◆ Compito breve 1: Riproduci tale e quale la parte del brano sulla cosmogonia egizia che inizia con le parole "Poiché in quel" e si chiude dopo le parole "la realtà quotidiana.".
◆ Compito breve 2: Prosegui il brano sul mito egizio della Creazione a partire dalla sua ultima frase.

◆ Brano scelto:
######
Prescindendo da queste minime differenze teologiche, le fasi successive all’emersione dell’isola dalle acque del Nun ed alla nascita del sole furono concepite da tutte le cosmogonie secondo la medesima successione degli eventi.

Poiché in quel momento l’Universo era costituito unicamente dal sole e dal demiurgo, questi decise di creare le altre divinità. A tal fine “si accoppiò con se stesso” generando Shu - l’aria- (slide 7) e Tefnet -l’umidità- (slide 8), dalla cui unione nacquero il maschio Geb -la terra- (slide 9) e la femmina Nut -il cielo- (slide 10).

A loro volta Geb e Nut, accoppiandosi, generarono Osiri (slide 11), Isi, Nefti (slide 12) e Seth (slide 13), la cui discendenza popolò il mondo di tutti gli altri dèi. Prescindendo dal nome del demiurgo, queste nove divinità fondamentali sono conosciute come la Grande Enneade. Solo successivamente, e secondo miti differenti comunque sempre condivisi, nel mondo fino allora popolato da soli dei comparve l’uomo cui cedettero la realtà quotidiana.

Come già accennato, oltre a questa Enneade il clero di alcune altre divinità aggiunse o sostituì la propria alle figure di questi dei, ma mai il demiurgo, generando in tal modo delle genealogie definite dagli studiosi Enneadi Provinciali.

Probabilmente per collegare all’atto creativo la figura del sovrano, il clero eliopolitano concepì una tacita estensione dell’Enneade con la creazione del dio-falco Horo (v. slide 13), ritenuto figlio di Osiri e di Isi. Questo dio, infatti, venne correlato all’Enneade con il mito di Osiri, in origine sovrano del mondo ucciso dal proprio fratello Seth per usurparne il ruolo, e del conseguente contrasto tra Osiri e Seth per il governo del mondo (che per gli egizi era l’Egitto), risolto proprio con l’assegnazione di questo ad Horo che divenne quindi il primo sovrano del Paese. Perché non vi fosse un’interruzione negli eventi che avrebbe potuto “fermare il tempo” facendo finire l’Universo, nel momento in cui assurgeva al trono ogni faraone avrebbe quindi ceduto il corpo ad Horo (creando il diffuso ma errato fraintendimento della divinizzazione del sovrano), una delle personificazioni del dio-sole Ra, affinché questi potesse continuare ininterrottamente a regnare sull’Egitto, non interrompendo gli eventi e quindi ritardando l’inevitabile fine.

Questo mito della Creazione fu quindi completato da una successiva generazione divina, la cosiddetta Piccola Enneade, in cui vennero inserite varie divinità con un ruolo particolare nella cultura egizia, quali appunto il dio Horo, ma anche Anubi, Khnum, Neith ed altre.
######
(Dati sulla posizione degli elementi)
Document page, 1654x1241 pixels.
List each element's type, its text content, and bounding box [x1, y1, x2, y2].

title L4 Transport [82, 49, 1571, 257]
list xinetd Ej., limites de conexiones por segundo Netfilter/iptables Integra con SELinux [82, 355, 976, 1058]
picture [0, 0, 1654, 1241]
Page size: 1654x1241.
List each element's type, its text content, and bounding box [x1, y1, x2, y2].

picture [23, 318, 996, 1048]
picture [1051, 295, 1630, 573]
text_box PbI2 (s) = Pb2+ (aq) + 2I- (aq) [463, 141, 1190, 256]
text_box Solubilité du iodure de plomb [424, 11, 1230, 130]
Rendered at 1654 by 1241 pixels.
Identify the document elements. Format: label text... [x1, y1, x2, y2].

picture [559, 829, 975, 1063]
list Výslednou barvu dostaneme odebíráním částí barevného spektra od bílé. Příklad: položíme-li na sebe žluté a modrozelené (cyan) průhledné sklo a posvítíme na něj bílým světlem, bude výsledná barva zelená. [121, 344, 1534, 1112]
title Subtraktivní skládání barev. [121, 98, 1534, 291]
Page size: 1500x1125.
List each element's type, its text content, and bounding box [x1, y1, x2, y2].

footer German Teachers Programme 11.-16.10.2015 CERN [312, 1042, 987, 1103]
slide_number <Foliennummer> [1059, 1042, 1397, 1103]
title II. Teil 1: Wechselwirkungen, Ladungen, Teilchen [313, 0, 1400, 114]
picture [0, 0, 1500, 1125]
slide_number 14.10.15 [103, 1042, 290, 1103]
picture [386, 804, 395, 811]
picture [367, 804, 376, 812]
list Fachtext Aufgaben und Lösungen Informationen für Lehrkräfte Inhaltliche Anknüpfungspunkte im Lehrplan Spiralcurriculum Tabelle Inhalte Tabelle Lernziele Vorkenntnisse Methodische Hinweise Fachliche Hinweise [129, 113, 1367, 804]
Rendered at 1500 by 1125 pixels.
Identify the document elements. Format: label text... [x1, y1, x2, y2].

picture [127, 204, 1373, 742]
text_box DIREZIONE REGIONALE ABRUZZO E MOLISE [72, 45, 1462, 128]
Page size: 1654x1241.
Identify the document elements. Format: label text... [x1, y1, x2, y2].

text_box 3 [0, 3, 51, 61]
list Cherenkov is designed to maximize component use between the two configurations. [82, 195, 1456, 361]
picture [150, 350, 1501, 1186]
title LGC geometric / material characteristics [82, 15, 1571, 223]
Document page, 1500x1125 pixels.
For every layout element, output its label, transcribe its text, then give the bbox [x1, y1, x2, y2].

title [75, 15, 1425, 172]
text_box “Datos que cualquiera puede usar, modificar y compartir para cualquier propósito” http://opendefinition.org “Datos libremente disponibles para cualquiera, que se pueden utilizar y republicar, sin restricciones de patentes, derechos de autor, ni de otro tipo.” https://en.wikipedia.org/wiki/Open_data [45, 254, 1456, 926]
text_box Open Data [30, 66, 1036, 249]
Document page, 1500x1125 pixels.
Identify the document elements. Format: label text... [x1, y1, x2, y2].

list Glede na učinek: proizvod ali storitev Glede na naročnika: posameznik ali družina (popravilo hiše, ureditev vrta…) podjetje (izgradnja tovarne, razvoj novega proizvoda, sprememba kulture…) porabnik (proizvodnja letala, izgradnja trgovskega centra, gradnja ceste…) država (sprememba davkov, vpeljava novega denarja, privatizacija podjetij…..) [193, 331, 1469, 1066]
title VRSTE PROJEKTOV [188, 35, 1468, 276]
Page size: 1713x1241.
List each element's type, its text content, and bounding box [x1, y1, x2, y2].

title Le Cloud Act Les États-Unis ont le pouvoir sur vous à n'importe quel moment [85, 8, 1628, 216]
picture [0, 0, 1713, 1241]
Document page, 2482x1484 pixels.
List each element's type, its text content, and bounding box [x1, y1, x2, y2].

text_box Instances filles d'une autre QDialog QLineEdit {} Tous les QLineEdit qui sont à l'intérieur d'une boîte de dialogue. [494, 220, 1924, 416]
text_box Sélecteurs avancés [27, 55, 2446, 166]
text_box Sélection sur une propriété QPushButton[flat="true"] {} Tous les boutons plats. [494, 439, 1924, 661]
######
◆ Risultato finale 1:
Poiché in quel momento l’Universo era costituito unicamente dal sole e dal demiurgo, questi decise di creare le altre divinità. A tal fine “si accoppiò con se stesso” generando Shu - l’aria- (slide 7) e Tefnet -l’umidità- (slide 8), dalla cui unione nacquero il maschio Geb -la terra- (slide 9) e la femmina Nut -il cielo- (slide 10).

A loro volta Geb e Nut, accoppiandosi, generarono Osiri (slide 11), Isi, Nefti (slide 12) e Seth (slide 13), la cui discendenza popolò il mondo di tutti gli altri dèi. Prescindendo dal nome del demiurgo, queste nove divinità fondamentali sono conosciute come la Grande Enneade. Solo successivamente, e secondo miti differenti comunque sempre condivisi, nel mondo fino allora popolato da soli dei comparve l’uomo cui cedettero la realtà quotidiana.

◆ Risultato finale 2:
Questo semplice e schematico concetto di Universo destinato a finire ebbe un’importanza estrema in ogni manifestazione della cultura egizia di ogni tempo, generando ad esempio l’attaccamento alla tradizione, la rarità di ogni cambiamento, la sensazione di precarietà, l’attaccamento alla quotidianità o l’amore per l’ordine e la simmetria, in quanto ogni variazione o anomalia avrebbe avvicinato la percezione della fine del tempo e quindi il ritorno del Nun.

Questo timore per lo scorrere del tempo verso l’inevitabile fine portò la cultura egizia anche a rari riferimenti a chiare successioni temporali, come ad esempio la narrazione di una vera Storia che fu limitata al più ai semplici avvenimenti.

Piuttosto significativa delle ripercussioni culturali di questi concetti cosmogonici e della conseguente sensazione di precarietà è la definizione egizia già citata che sulla collina emersa “il sole brillò per la prima volta”, con la quale si dava la sensazione teologica che ad ogni alba si ripetesse concettualmente l’atto creativo e quindi si allontanasse l’inevitabile fine di tutto.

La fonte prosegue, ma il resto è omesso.